AKA: Washington State University (WSU), Design Disciplines Building, Pullman, WA

Structure Type: built works - public buildings - schools - university buildings

Designers: Bouillon, Christofferson, and Schairer, Mechanical Engineers (firm); Naramore, Bain, Brady, and Johanson, (NBBJ) (firm); Skilling, Helle, Christiansen, and Robertson, Incorporated, Engineers (firm); William James Bain Jr. (architect); Howard Berglund (architect); Clifton J. Brady (architect); John Valdemar Christiansen (structural engineer); Dean E. Hardy (architect); Helge Joel Helle (structural engineer); Perry Bertil Johanson (architect); Floyd Archibald Naramore (architect); Leslie Earl Robertson (engineer); Schairer (mechanical engineer); John Bower Skilling (structural engineer)

Dates: constructed 1973

view all images ( of 2 shown)

NE Stadium Way and Grimes Way
Washington State University (WSU) Campus, Pullman, WA 99164

OpenStreetMap (new tab)
Google Map (new tab)
click to view google map
Google Streetview (new tab)
click to view google map

Overview

This design school building won a citation in 1968 Annual Design Awards sponsored by Progressive Architecture magazine; NBBJ acted as the architect on the building; William Bain, Jr., was the Partner-in-Charge; Dean E. Hardy, Project Architect; Howard Berglund the Project Designer.

The project was not built as designed in the 1960s, however, but was made smaller to accommodate the Department of Fine Arts only.

Building History

The Seattle architectural firm of Naramore, Bain, Brady and Johanson (NBBJ), designed the Design Disciplines Building at Washington State University c. 1967. Its task, as originally laid out, was as follows: "To bring together the Departments of Architecture, Fine Arts, Landscape Architecture, Interior Design, and Industrial design in a complex that will stimulate interaction and collaboration among the environmental design disciplines and involvement with the rest of the university." (See Progressive Architecture, "Citation," vol. XLIX, no. 1, 01/1968, p. 116.)

In its initial scheme, NBBJ employed two, parallel, circulation spines, each running east-west, to organize the building. A central spine was longer than the one to the north. Classrooms, studios, offices and other specialized spaces opened on either side of these large interior "streets." The architects said of the plan: "A series of flexible, linear, loft spaces separated and served by high, top-lighted circulation 'streets' are provided. Streets are open to some adjacent spaces and closed to others; besides providing circulation, they are meant to be student gathering places and exhibition spaces. Efficient circulation has been planned to draw students from other parts of the campus through the building on their way to and from classes. Large open studios occupy the top level, and areas for heavy materials and equipment are below the entrance floor. Multilevel parking fits into the sloping site below the building." (See Progressive Architecture, "Citation," vol. XLIX, no. 1, 01/1968, p. 116.)
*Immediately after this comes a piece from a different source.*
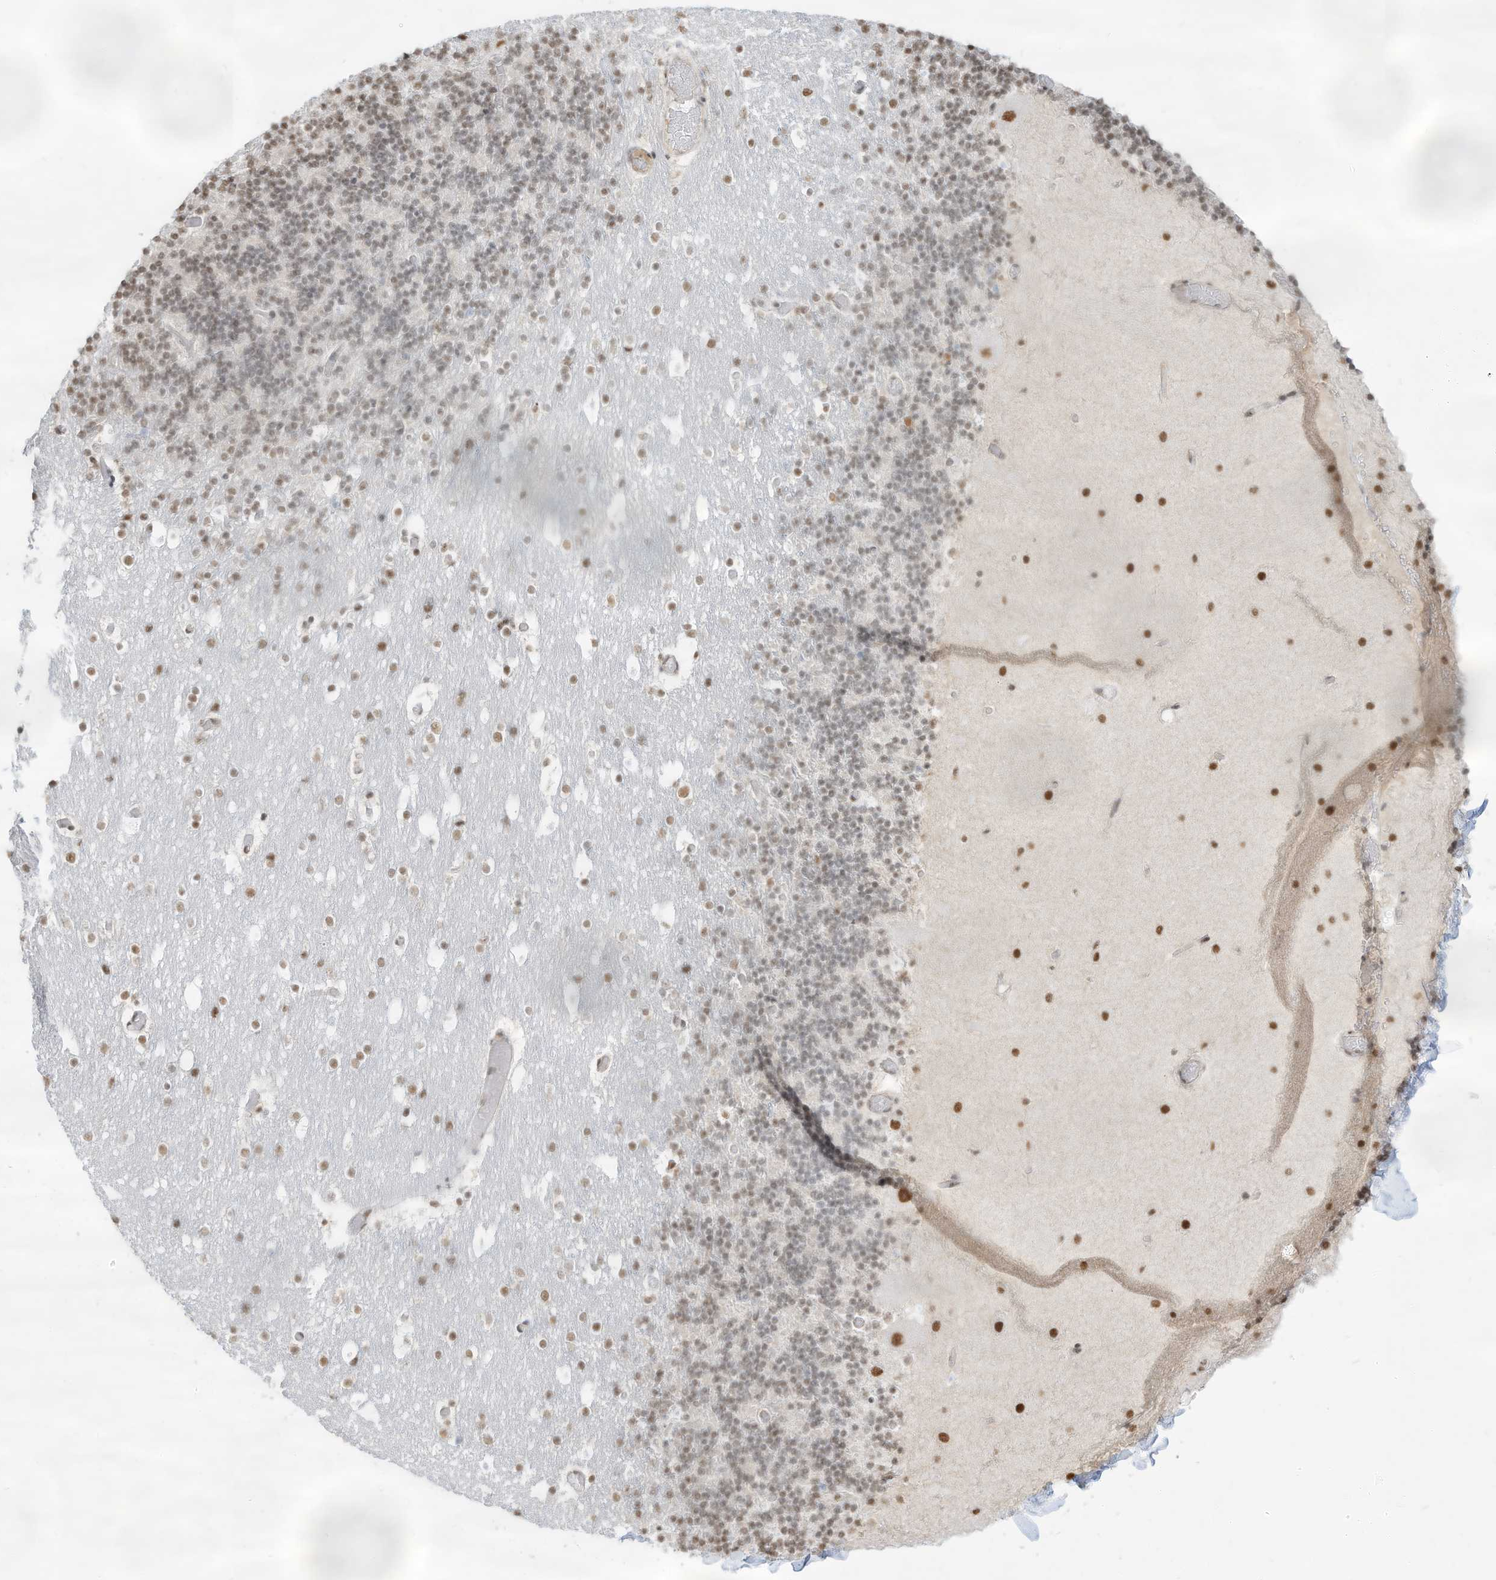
{"staining": {"intensity": "moderate", "quantity": "25%-75%", "location": "nuclear"}, "tissue": "cerebellum", "cell_type": "Cells in granular layer", "image_type": "normal", "snomed": [{"axis": "morphology", "description": "Normal tissue, NOS"}, {"axis": "topography", "description": "Cerebellum"}], "caption": "This photomicrograph reveals normal cerebellum stained with immunohistochemistry (IHC) to label a protein in brown. The nuclear of cells in granular layer show moderate positivity for the protein. Nuclei are counter-stained blue.", "gene": "NHSL1", "patient": {"sex": "male", "age": 57}}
NBBJ worked with Skilling, Helle, Christiansen and Robertson, Structural Engineers, and Bouillon, Christofferson and Schairer, Mechanical Engineers, on the design of the WSU Design Disciplines Building.

The building was finally completed in 1973 and downsized for budgetary reasons. It housed the Fine Arts Department and an art museum at WSU only.

Building Notes

The building, like that of the College of Architecture and Urban Planning at the University of Washington, had a Brutalist aesthetic, popular for design buildings of the 1960s. A description of the aesthetic stated: "Comination precast and cast-in-place concrete. Exposed concrete and indigenous brick, harmonious with existing campus buildings, to be used for exteriors and interiors. Mechanical ducts and pipes will be exposed to serve as teaching aids." (See Progressive Architecture, "Citation," vol. XLIX, no. 1, 01/1968, p. 116.) Its exterior design with exposed concrete framing with brick infill paralleled the University of Washington's contemporaneous Odegaard Undergraduate Library (1972).